* **Activity list**
[a] In the post on earthquakes and Hawaii, edit the text starting with "Hawaii is growing." and going on through "handy dandy maps.", replacing "handy dandy maps" with "detailed maps".
[b] According to the post on earthquakes and Hawaii, how much new land has the current eruption of Kilauea created in the last twenty-five years?
[c] Extend the post on earthquakes and Hawaii by continuing it from the point at which it stops.

* **Passage for review**
▬▬▬▬▬▬▬▬▬▬

We had an earthquake in LA today. Five-four. No big deal, but it got my attention, and got me to thinking about what earthquakes have to tell us about the age of the earth.
The modern scientific explanation of what causes earthquakes is that what we think of as solid ground is really just a thin (relatively speaking) layer of frozen rock floating on an ocean of molten magma that makes up the earth's mantle. New crust is formed at mid-ocean ridges, floats along for a while, and is ultimately re-cycled into the mantle in subduction zones. Where the plates of land mass butt up against each other there is friction, and so as the plates move past each other they don't move smoothly, but in little fits and starts that we feel as earthquakes.
Plate tectonic theory used to be considered patently absurd, but is nowadays as well established a scientific theory as you could hope to find. It explains not only earthquakes, but a host of other phenomena including the formation of mountain ranges and why fossils of tropical plants and animals can be found in the arctic. Thanks to modern GPS we can actually measure the motion of the continental plates with mind boggling accuracy.
Which brings me to Hawaii.
The eight major islands of the Hawaiian group (Hawaii, Maui, Molokai, Lanai, Kahoolawe, Oahu, Kauai and Lanai) are actually just the beginning of an enormously long chain of islands, islets, atolls and seamounts extending over 1500 miles of the Pacific ocean in an almost perfectly straight line. How did they get there? Well, on the southeastern extreme of the Hawaiian chain is the Big Island of Hawaii, and on the southeastern coast of the Big Island is Kilauea, he world's most active volcano. Kilauea has been spewing hot lava into the sea more or less continuously for the last twenty five years (and off and on for thousands of years before that). The lava from Kilauea flows down into the sea where it hardens into rock and becomes new land. The current eruption has created almost 600 acres of new land in the last twenty five years.
Hawaii is growing.
The total area of the Big Island is about 2.6 million acres. If Kilauea keeps building new land at the current rate the size of the island will double in about 4300 years. The historic accretion of the island is being chronicled in great detail. You can actually go to Volcano Nation Park and see it happening before your very eyes. They even have signs telling you which lava flows happened when. And for those who don't have time to actually go there, there are handy dandy maps.
What about all the other islands in the Hawaiian chain? None of them have active volcanoes. The closest thing to an active volcano on the other islands is Haleakala on the southeast lobe of the island of Maui, the next island up the chain from the Big Island. Haleakala is a dormant volcano that last erupted in 1790 [UPDATE: turns out that it was probably closer to 1500]. The lava flowed into the sea, creating a new peninsula that is today the southern boundary of La Perouse Bay. But since then no new land has formed on Maui, and the island has begun to erode away.

▬▬▬▬▬▬▬▬▬▬

* **Stored data**
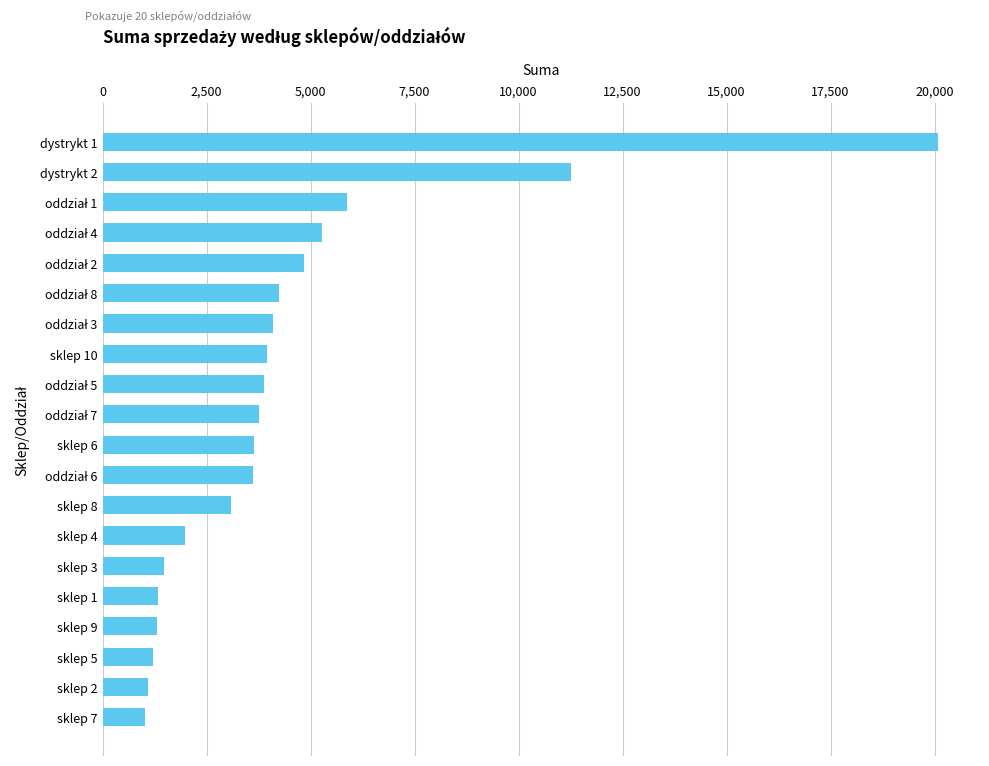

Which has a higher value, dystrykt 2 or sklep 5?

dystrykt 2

▬▬▬▬▬▬▬▬▬▬

* **Written answers**
[a]
Hawaii is growing.
The total area of the Big Island is about 2.6 million acres. If Kilauea keeps building new land at the current rate the size of the island will double in about 4300 years. The historic accretion of the island is being chronicled in great detail. You can actually go to Volcano Nation Park and see it happening before your very eyes. They even have signs telling you which lava flows happened when. And for those who don't have time to actually go there, there are detailed maps.

[b] Almost 600 acres.

[c]
As you travel northwest along the island chain a striking pattern emerges: all of the islands are made of the same kind of volcanic material, but the further you get from the Big Island the smaller and more eroded the islands become. On the Big Island you can see the lava coming out of the ground. On Maui you can see the lava flow of 1790 [UPDATE: new evidence indicates that the flow is a bit older, dating back to around 1500 or so] -- it looks like a barren river of rock. But on Lanai, Molokai and Oahu there is no fresh lava at all, but there are still recognizable volcanic features, like Diamond Head. By the time you get to Kauai you have to look very closely to find the clues that it was once a volcano. You can still see the crater that used to be the volcano, but it has mostly eroded away.
Out past Kauai the last "real" island is Niihau, which is privately owned and closed to the public. There is no geomorphic evidence of volcanic activity on Niihau, but we know that it was formed by the same volcanic activity that formed the other Hawaiian islands because of the chemistry of the rocks.
Out beyond Niihau the remaining islands are mostly atolls, which is to say, the remains of coral reefs that formed around the islands and remained even after the island proper has completely eroded away.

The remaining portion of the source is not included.